Sarah Singer, PharmD
PGY2 Critical Care Pharmacy Resident
Barnes Jewish Hospital
Saint Louis, MO
Disclosure information not submitted.
Hannah Pope, BCPS, PharmD
Clinical Pharmacy Specialist
Barnes Jewish Hospital, United States
Disclosure information not submitted.
Brian Fuller, MD, MSCI,FCCM
Associate Professor of Anesthesiology and Emergency Medicine
Washington University/Barnes-Jewish Hospital
Saint Louis, MO
Disclosure information not submitted.
Gabrielle Gibson, PharmD, BCCCP, BCPS
Clinical Pharmacy Specialist
Barnes Jewish Hosptial, United States
Disclosure information not submitted.
Title: The Safety and Efficacy of Push Dose Phenylephrine in Critically Ill Adults
Introduction: Push dose vasopressors (PDPs) have been utilized to treat the acute hypotensive period in the critically ill. Due to its onset of approximately one minute, phenylephrine is a commonly administered PDP used to treat transient hypotension. Despite PDP use being common practice, there are minimal data to support their use outside of the OR. Furthermore, phenylephrine administration may result in adverse events such as reflexive bradycardia and reduced cardiac output. This study aims to evaluate the use, safety, and efficacy of push dose phenylephrine in critically ill adults outside of the OR.
Methods: Included patients were at least 18 years old and received at least one dose of phenylephrine from June 2018 to July 2020. Patients were classified as responders or non-responders based on achieving at 25% increase in systolic blood pressure within 60 minutes post-phenylephrine administration. The primary safety outcome was the incidence of hypertension or bradycardia. A multivariable logistic regression model was then utilized to assess predictors of phenylephrine response.
Results: Of the 3175 patients evaluated, 1727 patients with 2041 episodes were included. 1140 and 901 patient episodes resulted in phenylephrine response and non-response, respectively.
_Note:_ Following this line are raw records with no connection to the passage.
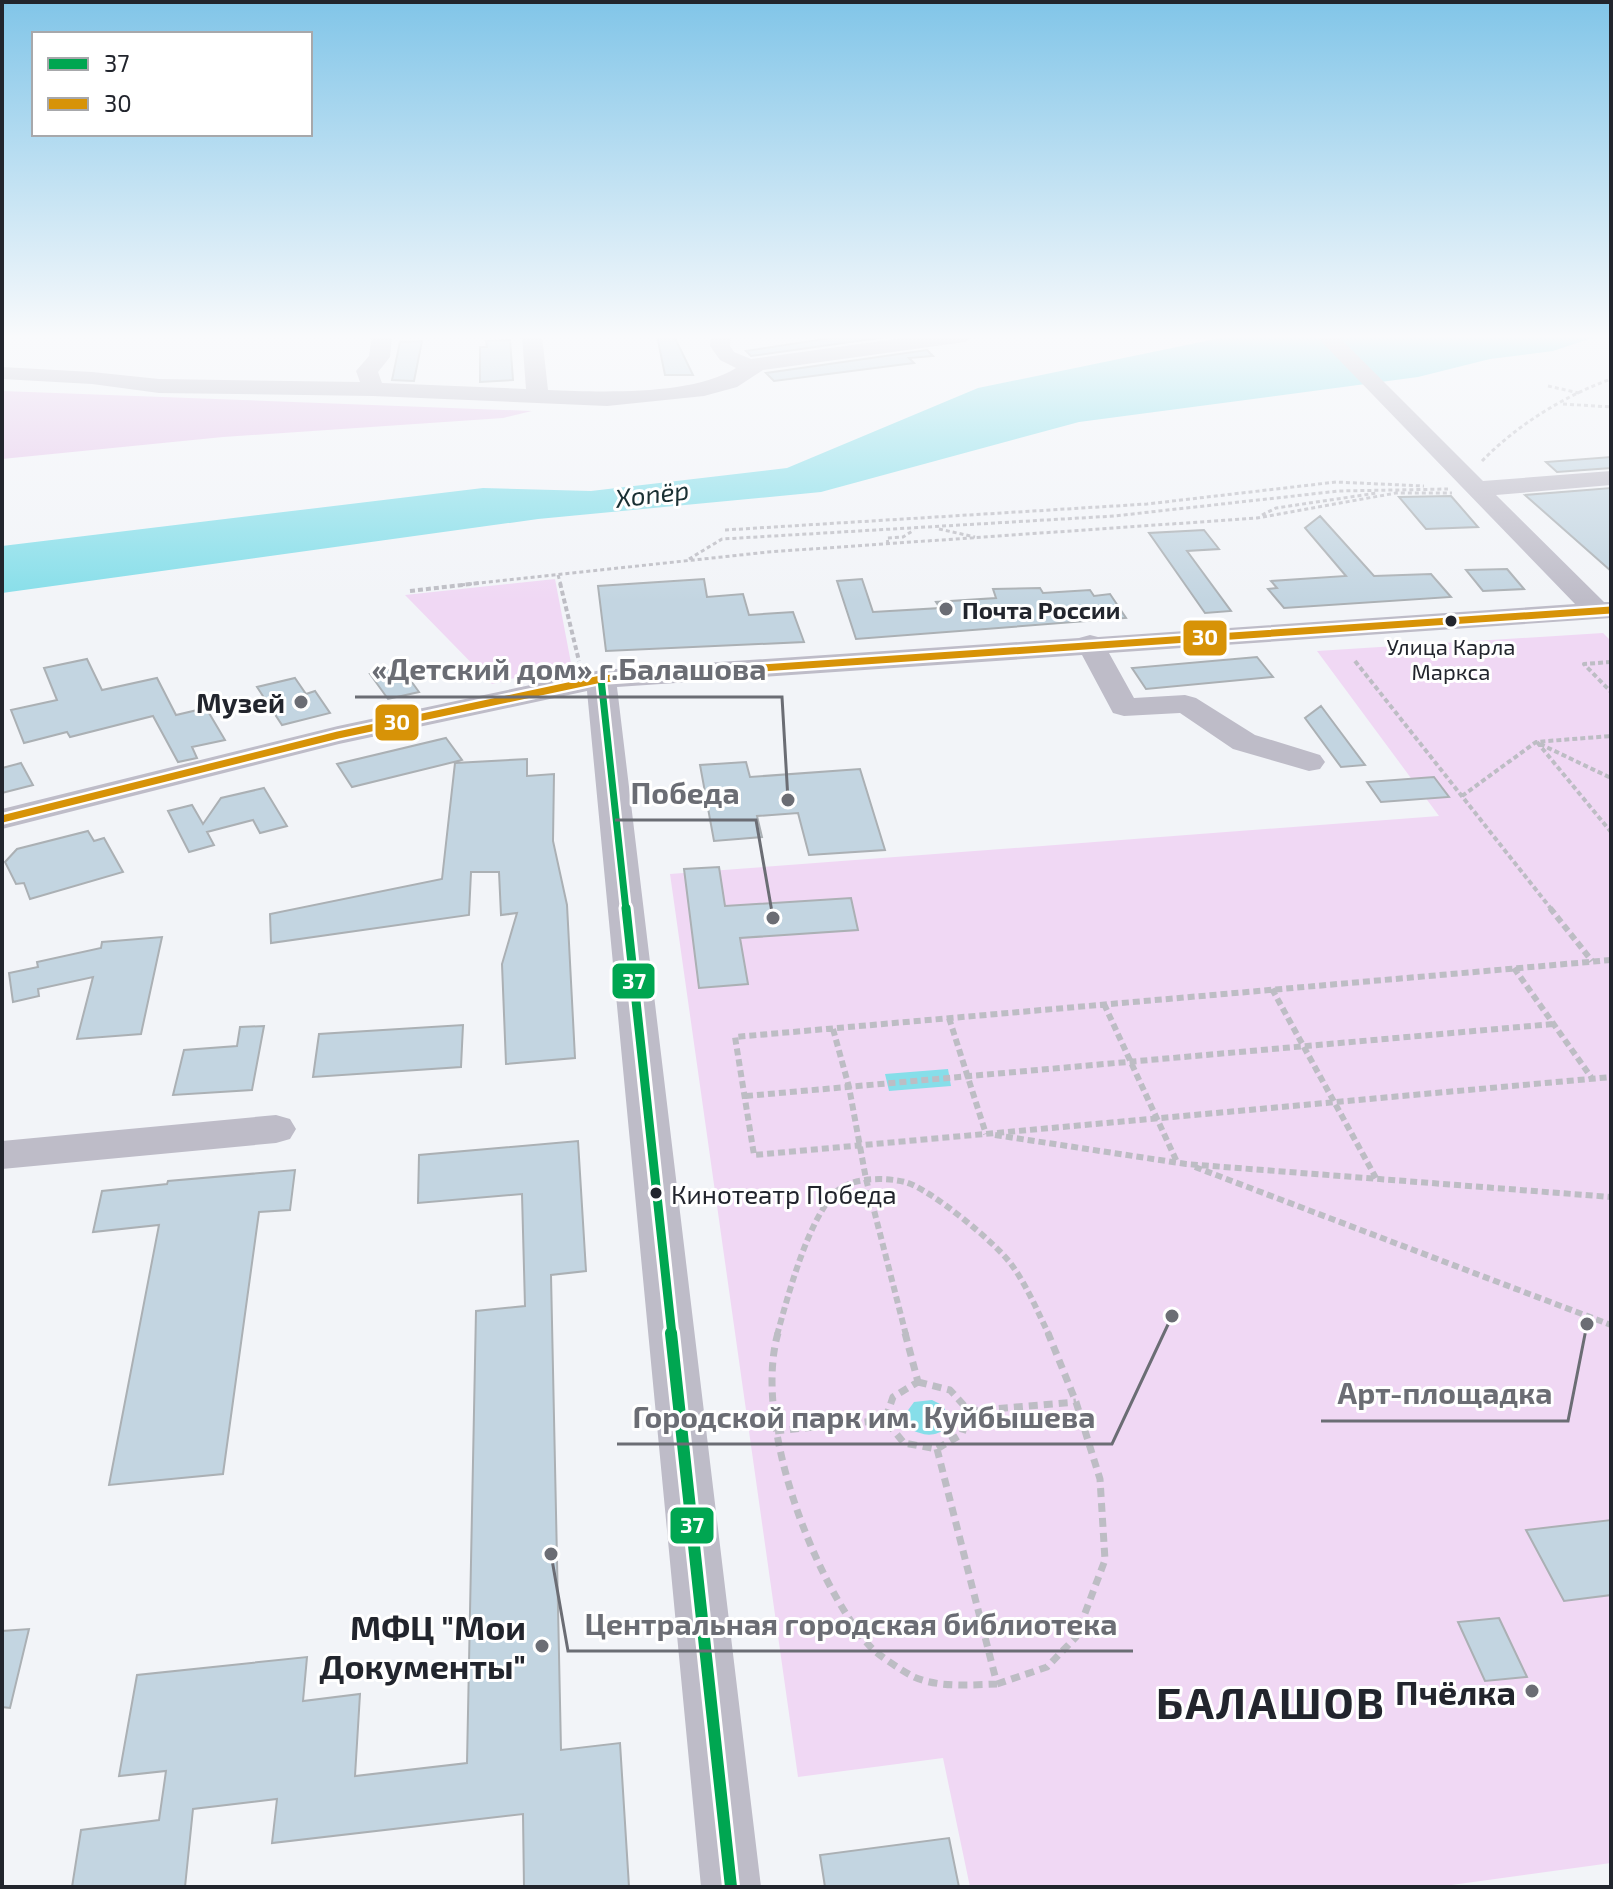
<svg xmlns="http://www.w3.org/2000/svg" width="1613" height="1889" font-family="'Exo 2',sans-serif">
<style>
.green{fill:#f0d8f4}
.forest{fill:#e5c5ea}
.water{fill:#86dee9}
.building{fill:#c3d5e1;stroke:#abb0b4;stroke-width:2}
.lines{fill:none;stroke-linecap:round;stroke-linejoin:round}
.path-far3{stroke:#bdbdc4;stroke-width:3;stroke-dasharray:4 3;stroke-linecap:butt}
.path-far2{stroke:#bdbdc4;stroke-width:4;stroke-dasharray:5 3;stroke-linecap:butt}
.path-far1{stroke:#bdbdc4;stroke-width:6;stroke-dasharray:7 4;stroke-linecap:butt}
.path{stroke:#bdbdc4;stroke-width:7;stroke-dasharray:9 6;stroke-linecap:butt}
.minor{fill:#bebcc8;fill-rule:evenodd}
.bus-1-far2-casing{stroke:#fff;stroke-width:12}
.bus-1-far1-casing{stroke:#fff;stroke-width:15}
.bus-1-casing{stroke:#fff;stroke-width:18}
.bus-2-casing{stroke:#fff;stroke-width:12}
.bus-1-far2{stroke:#00a651;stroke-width:7}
.bus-1-far1{stroke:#00a651;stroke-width:9}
.bus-1{stroke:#00a651;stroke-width:12}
.bus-2{stroke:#d79307;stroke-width:7}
.poi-dot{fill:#6b6d74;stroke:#fff;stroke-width:3}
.bus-dot{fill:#22252d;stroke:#fff;stroke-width:3}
.labels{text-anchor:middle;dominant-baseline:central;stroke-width:6;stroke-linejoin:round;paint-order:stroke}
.far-bus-label{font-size:22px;fill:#22252d;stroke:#fff}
.far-poi-label{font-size:24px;font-weight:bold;fill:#22252d;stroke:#fff;text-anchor:start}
.far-water-label{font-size:26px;font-style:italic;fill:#1a3033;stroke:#fff}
.bus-label{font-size:26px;fill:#22252d;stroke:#fff;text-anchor:start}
.poi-label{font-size:28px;font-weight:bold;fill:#22252d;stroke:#fff;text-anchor:end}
.near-poi-label{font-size:34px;font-weight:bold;fill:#22252d;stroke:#fff;text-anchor:end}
.near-district-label{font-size:44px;font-weight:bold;letter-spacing:2px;fill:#22252d;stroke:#fff}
.leader{fill:none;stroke:#6b6d74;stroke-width:3}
.callout-dot{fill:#6b6d74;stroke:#fff;stroke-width:3}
.callout-label{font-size:30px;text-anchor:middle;font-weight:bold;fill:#6b6d74;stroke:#fff;stroke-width:6;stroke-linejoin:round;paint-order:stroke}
.line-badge{stroke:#fff;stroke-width:3}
.badge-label{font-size:22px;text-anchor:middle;font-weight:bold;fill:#fff}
</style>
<rect width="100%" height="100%" fill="#f2f4f8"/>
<path class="green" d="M555 579 571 663 492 684 405 595Z
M1603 633 1611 641V1863L1437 1887H970L943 1758 798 1777 670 874 1439 816 1317 651Z"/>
<path class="forest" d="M2 391 532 411 503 418 223 437 2 459Z"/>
<path class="water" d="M1230 336H1598L1553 351 1490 359 1418 377 1079 422 821 492 538 519 2 593V546L483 488 591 491 787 468 978 388Z
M948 1069 951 1086 889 1091 885 1074Z
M932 1400 944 1406 949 1427C933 1438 924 1436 908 1428L906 1413 914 1402Z"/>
<path class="building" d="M657 336H674L693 375H665Z
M844 336H893L751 356 746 351Z
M510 340 513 380 480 382V347H487L486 341Z
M422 341 414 381 392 380 400 342Z
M927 350 933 356 909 358 914 363 774 381 766 373Z
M1611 457V468L1557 472 1546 462Z
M1611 488V571L1525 495Z
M1451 496 1478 527 1426 529 1399 497Z
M1320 516 1374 576 1431 574 1451 597 1284 608 1268 589 1277 588 1271 581 1346 576 1305 528Z
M1204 530 1219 549 1187 551 1231 611 1205 613 1149 533Z
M1507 569 1524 589 1483 591 1466 570Z
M704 579 707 597 743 594 749 615 793 612 804 642 606 651 598 586Z
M862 579 873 612 940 608 936 602 996 598 993 589 1040 588 1043 593 1090 590 1094 596 1110 594 1126 618 856 639 837 581Z
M1257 657 1273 677 1146 689 1132 668Z
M87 659 102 690 157 678 176 715 206 708 225 740 192 747 197 758 178 762 153 716 70 737 67 732 24 743 11 710 57 700 44 668Z
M401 667 419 692 388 699 370 674Z
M295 678 306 694 315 691 330 713 282 725 257 687Z
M1321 706 1365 765 1341 767 1305 718Z
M446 738 462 760 352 787 337 764Z
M527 759V776L554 774 553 841 567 905 575 1058 506 1064 502 964 517 913 501 915 499 872H471L469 915 271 943 270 914 442 879 455 763Z
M746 762 750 777 860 769 885 850 809 855 798 813 757 816 762 837 714 841 700 765Z
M21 763 33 785 2 793V768Z
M1434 777 1449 797 1381 802 1367 782Z
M264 788 287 826 260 833 253 820 207 832 214 845 189 852 168 811 192 805 203 824 221 798Z
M88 831 94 841 104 838 123 872 30 899 24 883 16 884 5 862 17 849Z
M719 867 725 906 851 898 858 930 740 938 748 984 699 988 684 869Z
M162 937 141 1034 77 1039 93 977 38 989 39 996 13 1002 9 973 38 967 37 962 101 948 102 942Z
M463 1025 461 1067 313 1077 319 1034Z
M264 1026 252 1090 173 1095 184 1050 237 1046 240 1027Z
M578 1141 586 1271 551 1275 561 1750 620 1743 629 1887H524L523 1814 272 1843 277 1799 193 1809 185 1887H72L81 1830 159 1820 166 1771 119 1776 137 1675 307 1657 303 1701 360 1694 355 1776 467 1763 476 1311 525 1306 522 1194 418 1203 419 1155Z
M295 1170 290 1210 259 1212 223 1474 109 1485 159 1225 93 1232 102 1191 167 1184 168 1181Z
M1611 1520V1595L1564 1601 1526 1530Z
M1499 1618 1527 1677 1485 1681 1458 1622Z
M29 1629 10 1708 2 1707V1631Z
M949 1838 959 1887H825L820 1855Z"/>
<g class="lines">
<path class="path-far3" d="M1548 386 1579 393
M1563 404 1611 407
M1482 461C1517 425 1564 396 1611 379
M1262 515 1276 508 1377 493
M939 529 975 537
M725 530 1147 504 1336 482 1424 486
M888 544 887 538 903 537 914 530
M689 559 722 539 1114 516 1339 491 1448 489
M558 575 561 585
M461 585 768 552 1257 518 1396 493H1452"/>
<path class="path-far2" d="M560 583 579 661
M410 591 479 583
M1355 661 1552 910
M1611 662 1584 664 1611 692
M1537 742 1611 832
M1540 744 1611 778
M1462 796 1536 742 1611 736"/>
<path class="path-far1" d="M1550 908 1592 961
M1611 960 735 1037 754 1155 1611 1077
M1514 968 1591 1077
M1272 989 1376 1178
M1104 1004 1177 1162
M949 1018 986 1134
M833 1029 849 1087 866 1179 906 1335
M746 1096 1553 1024
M995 1135 1186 1164 1611 1197
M1195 1167 1611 1325
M777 1335C788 1296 807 1222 835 1193 850 1177 885 1177 905 1182 929 1188 996 1243 1011 1264 1026 1284 1038 1312 1049 1335"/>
<path class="path" d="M778 1333C753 1420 811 1575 867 1643 877 1655 898 1668 912 1676 936 1688 971 1685 997 1684
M905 1333 918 1382
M918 1382 950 1390 969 1411 962 1434 937 1449 904 1443 885 1420 893 1397Z
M969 1411 1076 1402
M775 1431 885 1420
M937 1449 997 1684
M997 1684 1047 1667 1076 1637 1105 1560 1100 1479 1076 1402 1048 1333"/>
<path class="minor" d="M372 336H392L390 357 378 372 382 383 526 389 522 336H542L548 390C600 392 692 396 736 368L720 360 710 346 711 336H731L730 346 734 352 751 359 917 336H975L965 342 763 370 737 387 704 396 607 406 373 396 159 393 92 384 2 379V367L92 372 159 379 360 382 356 371 369 356Z
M1316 336H1338L1483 481 1611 471V485L1496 495 1604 602H1611V618L1109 653 1134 698 1185 695 1196 698 1255 735 1320 755 1325 762 1320 769 1309 771 1233 749 1180 713 1124 716 1113 713 1082 655 617 687 761 1887H701L587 691 339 744 2 829V809L338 726 601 670 1079 638 1090 635 1098 637 1575 604Z
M276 1115 290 1119 296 1129 290 1139 276 1143 2 1169V1141Z"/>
<g class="bus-1-far2-casing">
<path id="bus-1-far2" d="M601 679 626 910"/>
</g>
<g class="bus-1-far1-casing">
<path id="bus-1-far1" d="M626 908 672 1335"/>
</g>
<g class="bus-1-casing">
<path id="bus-1" d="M671 1333 731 1887"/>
</g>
<g class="bus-2-casing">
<path id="bus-2" d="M2 819 338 735 601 679 1611 610"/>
</g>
<use href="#bus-1-far2" class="bus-1-far2"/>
<use href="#bus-1-far1" class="bus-1-far1"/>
<use href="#bus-1" class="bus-1"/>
<use href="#bus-2" class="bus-2"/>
</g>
<linearGradient id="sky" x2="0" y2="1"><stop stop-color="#81c5e8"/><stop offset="0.56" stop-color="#f9fafc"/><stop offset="1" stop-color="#f9fafc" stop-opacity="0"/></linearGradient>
<rect width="1613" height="601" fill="url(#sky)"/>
<g class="poi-dot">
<circle cx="946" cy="609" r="8"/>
<circle cx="301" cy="702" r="8"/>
<circle cx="542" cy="1646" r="8"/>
<circle cx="1532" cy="1691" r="8"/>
</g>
<g class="bus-dot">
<circle cx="1451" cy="621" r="7"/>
<circle cx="656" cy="1193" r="7"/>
</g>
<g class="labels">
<g class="far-bus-label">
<text x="1451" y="646">Улица Карла<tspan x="1451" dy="25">Маркса</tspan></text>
</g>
<g class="far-poi-label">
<text x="962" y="609">Почта России</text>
</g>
<g class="far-water-label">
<text transform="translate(652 493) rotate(-7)">Хопёр</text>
</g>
<g class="bus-label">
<text x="671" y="1193">Кинотеатр Победа</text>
</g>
<g class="poi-label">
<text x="285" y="702">Музей</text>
</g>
<g class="near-poi-label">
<text x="526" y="1626">МФЦ "Мои<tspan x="526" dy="39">Документы"</tspan></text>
<text x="1516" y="1691">Пчёлка</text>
</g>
<g class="near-district-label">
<text x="1271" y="1701">БАЛАШОВ</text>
</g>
</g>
<path class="leader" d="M788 800L782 697H355M773 918L756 820H615M1587 1324L1568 1421H1321M1172 1316L1112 1444H617M551 1554L568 1651H1133"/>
<g class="callout-dot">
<circle cx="788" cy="800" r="8"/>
<circle cx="773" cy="918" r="8"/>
<circle cx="1587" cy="1324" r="8"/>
<circle cx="1172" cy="1316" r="8"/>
<circle cx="551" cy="1554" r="8"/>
</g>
<g class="callout-label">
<text x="569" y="680">«Детский дом» г.Балашова</text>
<text x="685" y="804">Победа</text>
<text x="1445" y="1404">Арт-площадка</text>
<text x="864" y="1428">Городской парк им. Куйбышева</text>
<text x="851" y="1635">Центральная городская библиотека</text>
</g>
<g class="line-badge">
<rect x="1182" y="619" width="46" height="38" rx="8" fill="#d79307"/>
<rect x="374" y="703" width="46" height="39" rx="8" fill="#d79307"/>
<rect x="611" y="962" width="45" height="38" rx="8" fill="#00a651"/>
<rect x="669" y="1506" width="46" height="39" rx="8" fill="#00a651"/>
</g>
<g class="badge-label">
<text x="1205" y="645">30</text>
<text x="397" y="730">30</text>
<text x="634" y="989">37</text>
<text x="692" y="1533">37</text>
</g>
<rect width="1613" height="1889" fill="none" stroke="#22252d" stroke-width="8"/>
<rect x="32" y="32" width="280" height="104" fill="#ffffff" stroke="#a7a8ab" stroke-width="2"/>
<rect x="48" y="58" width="40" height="12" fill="#00a651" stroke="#a7a8ab" stroke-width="2"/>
<text x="104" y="72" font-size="24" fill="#22252d">37</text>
<rect x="48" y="98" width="40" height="12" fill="#d79307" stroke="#a7a8ab" stroke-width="2"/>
<text x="104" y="112" font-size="24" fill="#22252d">30</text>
</svg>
Non-responders received phenylephrine for acute hypotension associated with rapid sequence intubation more frequently than responders (69.8% versus 62.3%; p< 0.001). Furthermore, responders received continuous vasopressor infusions within 60 minutes of PDP administration more often than non-responders (71.8% versus 49.1%; p< 0.001). Phenylephrine responders were more likely to experience hypertension than non-responders (8.4% versus 2.2%; p< 0.001), however, there was no difference in IV antihypertensive use or bradycardia. Patients that received crystalloid boluses (OR = 0.639, 95% CI 0.432-0.946) or packed red blood cells (OR = 0.303, 95% CI 0.099-0.935) were significantly less likely to respond to phenylephrine administration.
Conclusions: Despite the paucity of available data, phenylephrine is a commonly used PDP to treat acute hypotension outside of the OR. This study further supports that utilizing phenylephrine as a PDP is a safe and efficacious practice.